21 things for 21 days — but you only get to pick one!
Yoga is not really my jam. I like it alright, for an afternoon, or a pause at a well-being conference, or during a weekend self-care retreat. I see the joy in movement and I encourage anyone who finds it helpful to keep up with their yoga practice. However, for me, I’m more interested in journaling!
But I learned a new term today that comes from the yogic tradition. It is called Sadhana, the Sanskrit word for making a daily intentional commitment to achieve a goal.
Goal setting is difficult as is, so new-to-me twists on the old SMART goal-setting strategies are always welcome.
I’ve done some reading and I see there are 21-day Sadhana’s and 40-day ones… and more! But for today’s purpose we’re going to look at the benefits of a 21-day Sadhana.
For starters, when you take on a new goal and put it into practice, you are creating new neural pathways in the brain. Just like walking from the house to the car, if you take the same path every time, the grass will get a distinctive worn-path, maybe even become a dirt path down the middle. In your brain, when you repeat a process over and over again, your brain learns a pathway to that action and it becomes easier to find with repetition.
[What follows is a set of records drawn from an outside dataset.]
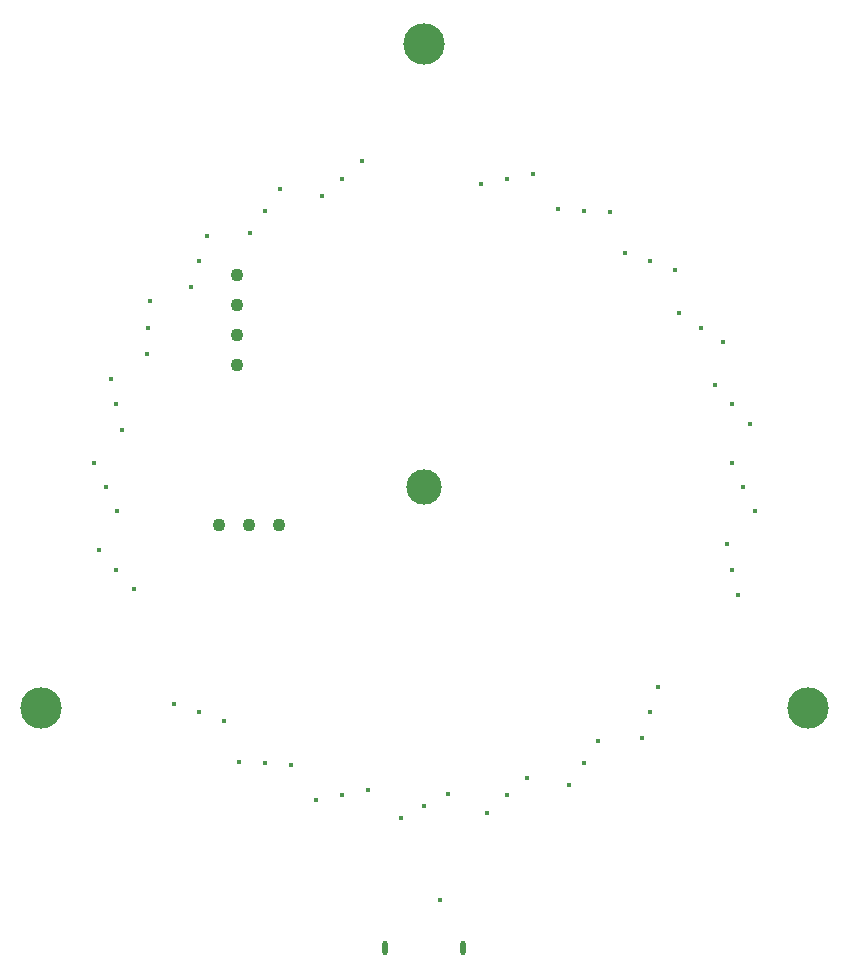
<source format=gbr>
%TF.GenerationSoftware,Altium Limited,Altium Designer,21.6.4 (81)*%
G04 Layer_Color=0*
%FSLAX45Y45*%
%MOMM*%
%TF.SameCoordinates,213DF370-AA75-4346-93E6-04E6A5F56B15*%
%TF.FilePolarity,Positive*%
%TF.FileFunction,Plated,1,2,PTH,Drill*%
%TF.Part,Single*%
G01*
G75*
%TA.AperFunction,ComponentDrill*%
%ADD101O,0.50000X1.20000*%
%ADD102C,1.10000*%
%ADD103C,3.00000*%
%ADD104C,1.10000*%
%ADD105C,3.50000*%
%ADD106C,3.50000*%
%ADD107C,3.50000*%
%TA.AperFunction,ViaDrill,NotFilled*%
%ADD108C,0.40000*%
D101*
X330000Y-3900000D02*
D03*
X-330000D02*
D03*
D102*
X-1739902Y-325122D02*
D03*
X-1485901Y-325121D02*
D03*
X-1231900Y-325120D02*
D03*
D103*
X0Y0D02*
D03*
D104*
X-1587499Y1793240D02*
D03*
X-1587500Y1031240D02*
D03*
X-1587500Y1285240D02*
D03*
Y1539241D02*
D03*
D105*
X3247592Y-1874998D02*
D03*
D106*
X0Y3749997D02*
D03*
D107*
X-3247592Y-1874998D02*
D03*
D108*
X130000Y-3500000D02*
D03*
X1126793Y2351664D02*
D03*
X1349998Y2338266D02*
D03*
X1573204Y2324868D02*
D03*
X2563168Y-479744D02*
D03*
X2607997Y-698811D02*
D03*
X2652826Y-917878D02*
D03*
X1979897Y-1697054D02*
D03*
X1909186Y-1909186D02*
D03*
X1838475Y-2121318D02*
D03*
X1473204Y-2151663D02*
D03*
X1349998Y-2338266D02*
D03*
X1226793Y-2524868D02*
D03*
X200000Y-2599997D02*
D03*
X0Y-2699997D02*
D03*
X-200000Y-2799997D02*
D03*
X-479744Y-2563168D02*
D03*
X-698811Y-2607997D02*
D03*
X-917878Y-2652826D02*
D03*
X-1126793Y-2351664D02*
D03*
X-2600001Y-200000D02*
D03*
X-2700000Y0D02*
D03*
X-2800000Y200000D02*
D03*
X-1473204Y2151664D02*
D03*
X-1349998Y2338266D02*
D03*
X-1226793Y2524868D02*
D03*
X-2563169Y479744D02*
D03*
X-2607997Y698811D02*
D03*
X-2652826Y917878D02*
D03*
X-2324868Y1573204D02*
D03*
X-2338266Y1349998D02*
D03*
X-2351664Y1126794D02*
D03*
X-531507Y2756353D02*
D03*
X-698811Y2607997D02*
D03*
X-1838475Y2121318D02*
D03*
X-1909186Y1909186D02*
D03*
X-1979897Y1697054D02*
D03*
X-866115Y2459641D02*
D03*
X917878Y2652826D02*
D03*
X698811Y2607997D02*
D03*
X479744Y2563169D02*
D03*
X2121318Y1838475D02*
D03*
X1909186Y1909186D02*
D03*
X1697054Y1979897D02*
D03*
X2524868Y1226793D02*
D03*
X2338266Y1349998D02*
D03*
X2151663Y1473204D02*
D03*
X2756353Y531507D02*
D03*
X2607997Y698811D02*
D03*
X2459640Y866115D02*
D03*
X2800000Y-200000D02*
D03*
X2700000Y0D02*
D03*
X2600000Y200001D02*
D03*
X531507Y-2756353D02*
D03*
X698811Y-2607997D02*
D03*
X866114Y-2459640D02*
D03*
X-1573204Y-2324868D02*
D03*
X-1349999Y-2338266D02*
D03*
X-2121318Y-1838475D02*
D03*
X-1909186Y-1909186D02*
D03*
X-1697054Y-1979897D02*
D03*
X-2756353Y-531507D02*
D03*
X-2607997Y-698810D02*
D03*
X-2459640Y-866114D02*
D03*
%TF.MD5,dda140f3b544767ae63f5dd611b11f59*%
M02*

</source>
The first few days are the most difficult, but stick with it and the next week will be easier than the last.
Secondly, you will find the benefits from whatever positive change you’ve decided to make, whether it is to do yoga for 15 minutes every morning, or start to use a gratitude journal every night before bed. These are both activities that come with their own rewards.
And lastly, you’ll feel a sense of accomplishment when you finish the 21 days successfully!
Here are some examples of things you could try for 21 days. (the idea is to pick just one!)
- Drink 1L of water every day.
- Do a simple yoga practice in the morning/evening.
- Choose a new affirmation and repeat it every day.
- Meditate for 5 minutes before you get out of bed in the morning.
- Give up a coping mechanism such as sugar, caffeine, alcohol, or other substance.
- Journal for 10 minutes in the evening before sleep.
- Include 3 things you are grateful for in your journal entry every day.
- Tell someone new every day about how beneficial you find journaling!
- Purchase an Oracle deck or find one online, pull a card to set your day.
- Walk for 30 minutes at 7pm every day, in nature where possible.
- Take a walk on your lunch break at work for 15 minutes, even just around the building
- Count your blessings before you start the day. Start simple (roof over head), get bigger (family, etc)
- Find some way to volunteer your time for 1 hour every day.
- If you aren’t already, make it a new habit to eat breakfast every morning.
- Text an uplifting quote to a friend each morning.
- Use beads (mala or 7-bead bracelet) for meditation or grounding once every day.
- Colour for relaxation (in an adult colouring book or print a page from the internet) once a day.
- Make your bed every morning.
- Promote your business on social media every day.
- Use essential oils or incense while you meditate for 15 minutes as part of your morning routine.
- Build a surrender box and put your worries in it before sleep at night.
21 things for 21 days — but you only get to pick one! There are so many other great options you could come up with. Involve a friend, or your family, and make yourself some accountabuddies (accountability-buddies). The best way to come up with a goal is to figure out the outcome you’re looking for and then you can more easily see the action you need to perform in order to reach that outcome. For me, I think I’m going to choose my own option and plan to eat 1 extra serving of fruits/vegetables or if I can’t, then take a supplement every day.
Can you last the whole three weeks? I have a pretty strong sense that you can! Send me a message and let me know how it goes, or if you’d like me to be your daily accountabuddy!
This blog-post is an example of what I do when I learn a new word — Sadhana. Wikipedia tells me Sādhana is an ego-transcending spiritual practice. What do you do when you learn a new word to help make it stick?